Required action:
All of the listing should be returned as written, apart from any picture in it.
==== Data segment
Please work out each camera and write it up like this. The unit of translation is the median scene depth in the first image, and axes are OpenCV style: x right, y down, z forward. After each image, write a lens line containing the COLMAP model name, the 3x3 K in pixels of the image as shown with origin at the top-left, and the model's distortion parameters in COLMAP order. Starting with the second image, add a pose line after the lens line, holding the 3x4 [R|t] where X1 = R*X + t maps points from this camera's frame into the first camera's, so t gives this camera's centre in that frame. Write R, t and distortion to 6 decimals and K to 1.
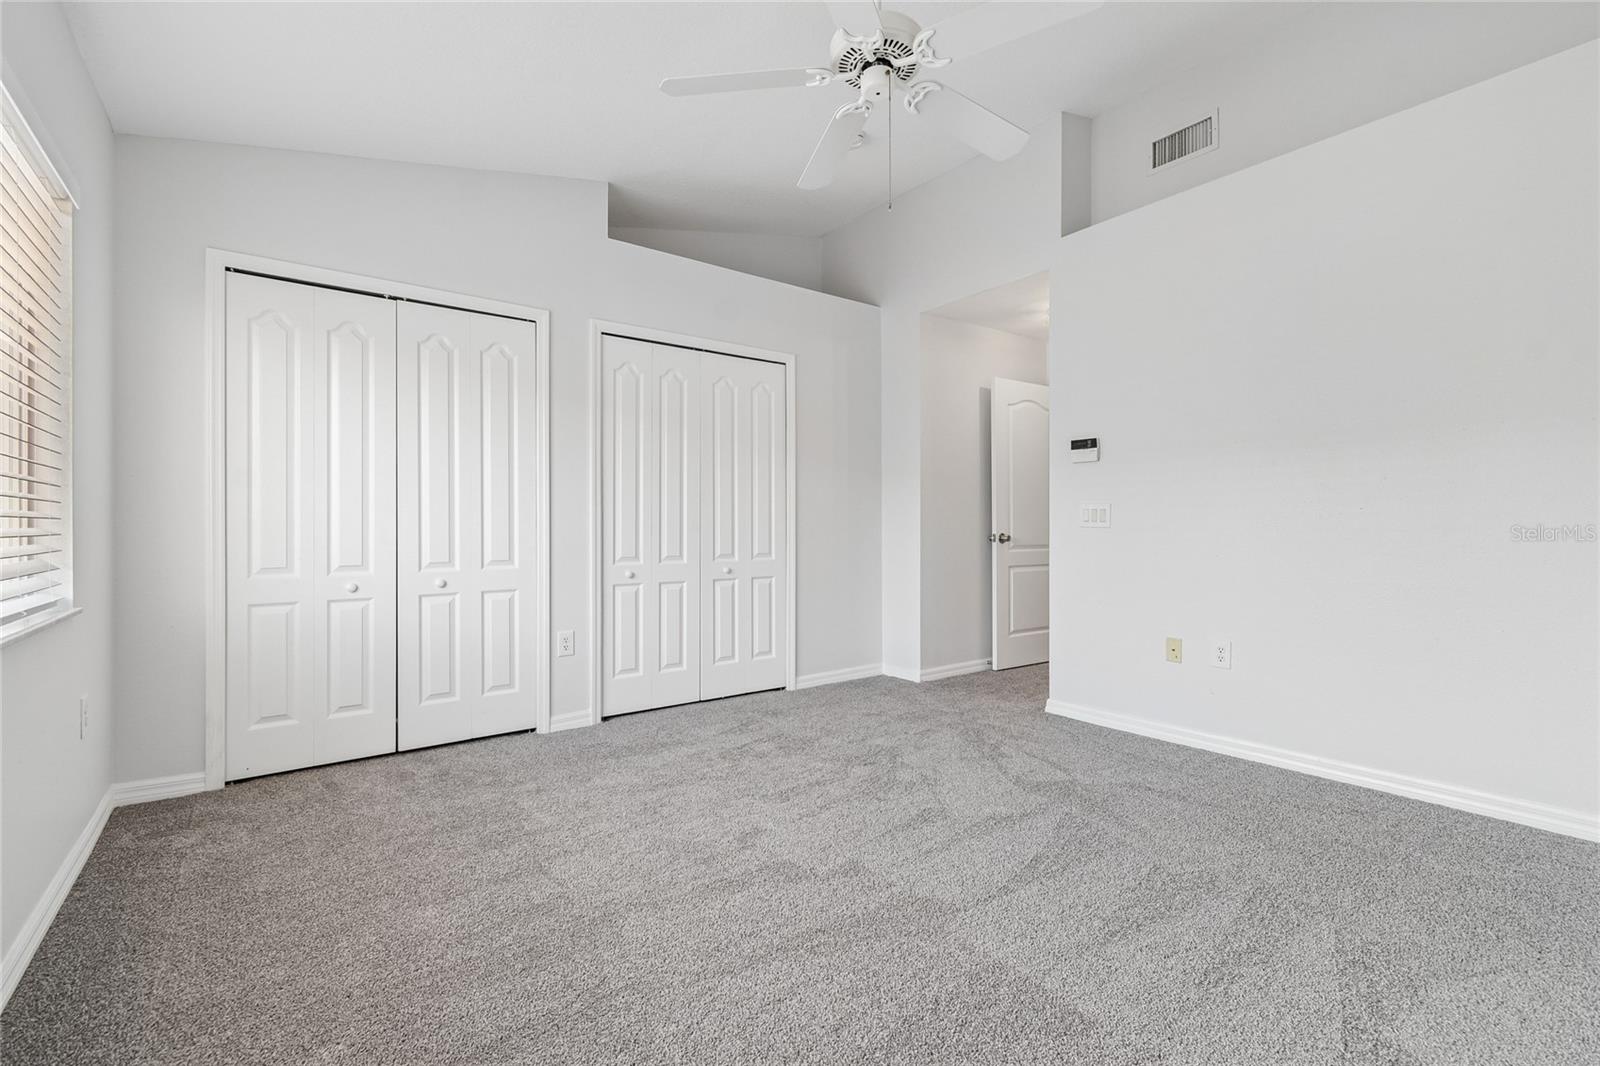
lens RADIAL K [[705.0, 0, 804.7], [0, 705.0, 533.6], [0, 0, 1]] dist [0.002270, -0.002620]
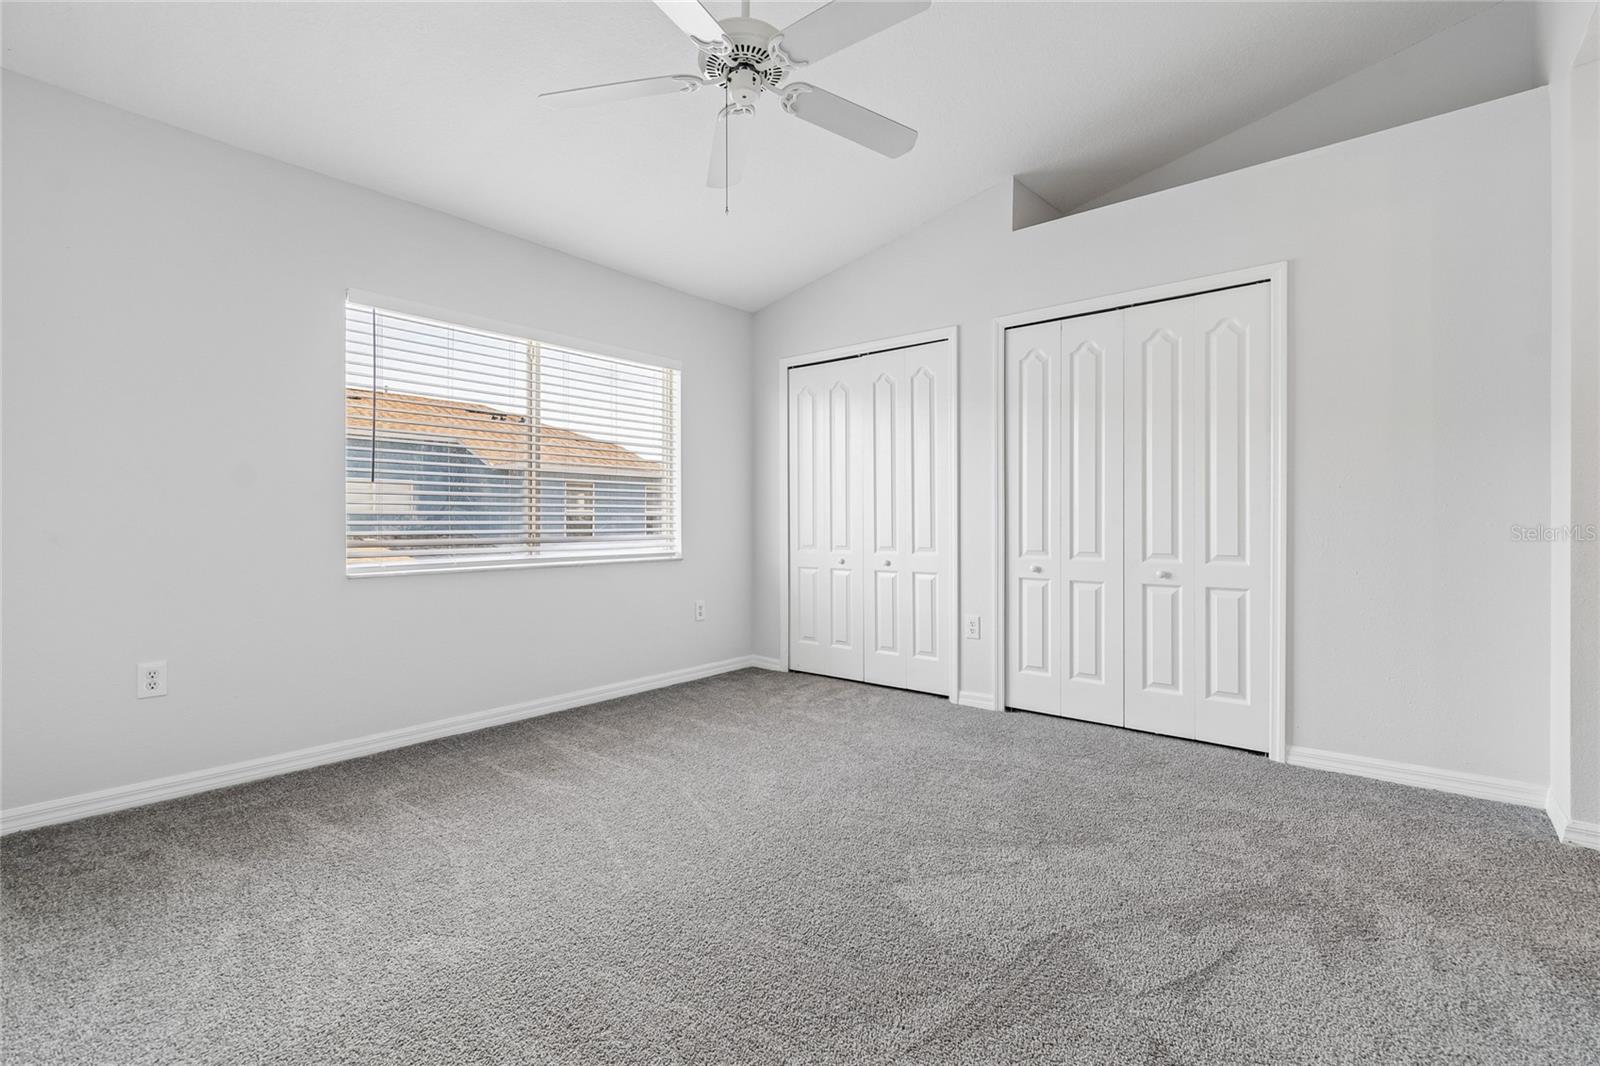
lens RADIAL K [[705.0, 0, 799.6], [0, 705.0, 520.1], [0, 0, 1]] dist [0.002270, -0.002620]
pose [[0.226578, 0.000470, -0.973993, 0.636530], [-0.006138, 0.999981, -0.000945, -0.005317], [0.973974, 0.006192, 0.226576, 0.481078]]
========
Task response:
Please work out each camera and write it up like this. The unit of translation is the median scene depth in the first image, and axes are OpenCV style: x right, y down, z forward. After each image, write a lens line containing the COLMAP model name, the 3x3 K in pixels of the image as shown with origin at the top-left, and the model's distortion parameters in COLMAP order. Starting with the second image, add a pose line after the lens line, holding the 3x4 [R|t] where X1 = R*X + t maps points from this camera's frame into the first camera's, so t gives this camera's centre in that frame. Write R, t and distortion to 6 decimals and K to 1.
lens RADIAL K [[705.0, 0, 804.7], [0, 705.0, 533.6], [0, 0, 1]] dist [0.002270, -0.002620]
lens RADIAL K [[705.0, 0, 799.6], [0, 705.0, 520.1], [0, 0, 1]] dist [0.002270, -0.002620]
pose [[0.226578, 0.000470, -0.973993, 0.636530], [-0.006138, 0.999981, -0.000945, -0.005317], [0.973974, 0.006192, 0.226576, 0.481078]]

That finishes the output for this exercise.